Policy by Non-Traditional Means
Guidance
The traditional rulemaking process is tedious, lengthy, and fraught with peril – in many cases intentionally. This creates incentives for “activist” – or at the very least highly active – federal agencies to pursue alternative paths to rulemaking, most obviously via the release of “guidance” or “advisory opinions.” One more pressing example of this was seen in May 2022 with the release of an advisory opinion “clarifying” that the Equal Credit Opportunity Act prohibits lenders from discriminating against existing customers, not simply new ones. This not only significantly expands a lender’s potential scope for liability but is necessarily duplicative of existing standards for existing customers and once again expands the CFPB’s fiefdom, arrogating an expanded population to itself. Even if the rulemaking itself weren’t bad policy, it was implemented using a bad process, making it suspect from inception.
Another example of the use (or misuse) of guidance was seen in the ongoing attempts by the CFPB and others to define “unfair, deceptive or abusive acts or practices” – the acts that govern the CFPB’s ability to intervene. In March 2023 the CFPB issued guidance attempting to clarify its understanding of “abusive” by reference to the equally nebulous concept of “unfair advantage.” While a somewhat ridiculous example, the ability of the CFPB to determine so easily the scope of its own supervisory universe without reference to a rule or the congressional delegation of authority remains troubling.
Enforcement
While the CFPB is often tarred with the brush of rulemaking by enforcement, Biden’s CFPB took fewer enforcement actions during his term (96) than Trump in his first term (114) or Obama in his second term (161) (although the pace of agency enforcement action is believed to have slowed while the CFPB awaited the results of constitutionality challenges). What is remarkable, however, is the post-election flurry of enforcement actions the CFPB has taken, with lawsuits on Zelle fraud, Walmart delivery drivers, and alleged Rocket Mortgage kickbacks.
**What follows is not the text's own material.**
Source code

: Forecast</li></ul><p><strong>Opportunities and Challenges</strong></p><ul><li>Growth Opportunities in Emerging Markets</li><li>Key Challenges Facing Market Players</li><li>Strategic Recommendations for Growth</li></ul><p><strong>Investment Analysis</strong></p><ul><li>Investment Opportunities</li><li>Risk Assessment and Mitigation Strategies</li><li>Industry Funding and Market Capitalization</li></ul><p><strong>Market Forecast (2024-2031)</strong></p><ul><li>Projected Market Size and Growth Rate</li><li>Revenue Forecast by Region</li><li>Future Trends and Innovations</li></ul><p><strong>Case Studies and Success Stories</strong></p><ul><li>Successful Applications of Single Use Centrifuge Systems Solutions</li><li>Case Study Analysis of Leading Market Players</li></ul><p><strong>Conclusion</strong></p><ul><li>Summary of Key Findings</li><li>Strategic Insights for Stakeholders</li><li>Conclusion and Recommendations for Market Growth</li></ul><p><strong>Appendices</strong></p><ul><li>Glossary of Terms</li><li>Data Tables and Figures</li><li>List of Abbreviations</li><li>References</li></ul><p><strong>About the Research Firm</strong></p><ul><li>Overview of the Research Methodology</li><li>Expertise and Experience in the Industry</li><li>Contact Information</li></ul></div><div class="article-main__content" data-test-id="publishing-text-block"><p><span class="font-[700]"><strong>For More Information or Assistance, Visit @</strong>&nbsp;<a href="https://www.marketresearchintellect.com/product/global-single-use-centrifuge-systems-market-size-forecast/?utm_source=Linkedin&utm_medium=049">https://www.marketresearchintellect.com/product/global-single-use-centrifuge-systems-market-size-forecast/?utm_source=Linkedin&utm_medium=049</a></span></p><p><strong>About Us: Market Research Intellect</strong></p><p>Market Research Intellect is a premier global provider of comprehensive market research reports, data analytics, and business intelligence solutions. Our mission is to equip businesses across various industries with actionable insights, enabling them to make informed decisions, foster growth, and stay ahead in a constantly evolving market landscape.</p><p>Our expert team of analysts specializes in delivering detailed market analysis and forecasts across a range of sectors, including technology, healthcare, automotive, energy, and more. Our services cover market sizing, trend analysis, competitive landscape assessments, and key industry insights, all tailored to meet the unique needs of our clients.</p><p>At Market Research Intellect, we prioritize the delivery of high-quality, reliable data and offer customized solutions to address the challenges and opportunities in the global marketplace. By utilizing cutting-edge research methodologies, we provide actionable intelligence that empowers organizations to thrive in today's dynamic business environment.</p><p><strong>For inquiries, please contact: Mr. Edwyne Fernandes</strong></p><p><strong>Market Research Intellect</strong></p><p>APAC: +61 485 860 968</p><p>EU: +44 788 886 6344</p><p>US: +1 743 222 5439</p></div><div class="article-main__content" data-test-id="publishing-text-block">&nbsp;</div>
Also remarkable is the unprecedented scale of the legal challenge facing the CFPB, as the agency defends its rulemakings in the courts; the CFPB is fending off challenges to small business data-reporting requirements, credit card late fees, its guidance on abusive practices, and more. It is likely that the CFPB under its new director will choose not to defend these regulations in court.
Data Request
A key tenet of Biden’s CFPB is the notion that no data request was too onerous or unnecessary. Late 2021 saw the CFPB order Apple, Meta, Amazon, Google, PayPal, and others turn over details on how the tech giants handle customer payments data. This was for many the first indication that the CFPB not only intended to return to a far more active supervisory stance but also that its scope extended significantly beyond the traditional banking sector – to the schadenfreude of those banks. In November 2023, the CFPB made good on its threat, proposing a rule that would subject tech firms with digital payment platforms or wallets to the same scrutiny as banks.
Conclusions
It is difficult to see if basic, existential questions of constitutionality slowed the pace of rulemaking at the CFPB under President Biden’s tenure. But it wasn’t simply a case of poorly considered policy seemingly rushed out: Many of these actions significantly expanded the scope of the CFPB’s powers, and in ways insulated from the traditional rulemaking process or congressional oversight. This CFPB certainly moved fast and definitely broke things. While it is not uncommon for any new administration to seek to undo the efforts of the previous administration, the truly interesting cases will not be considered by the Congressional Review Act but by the courts.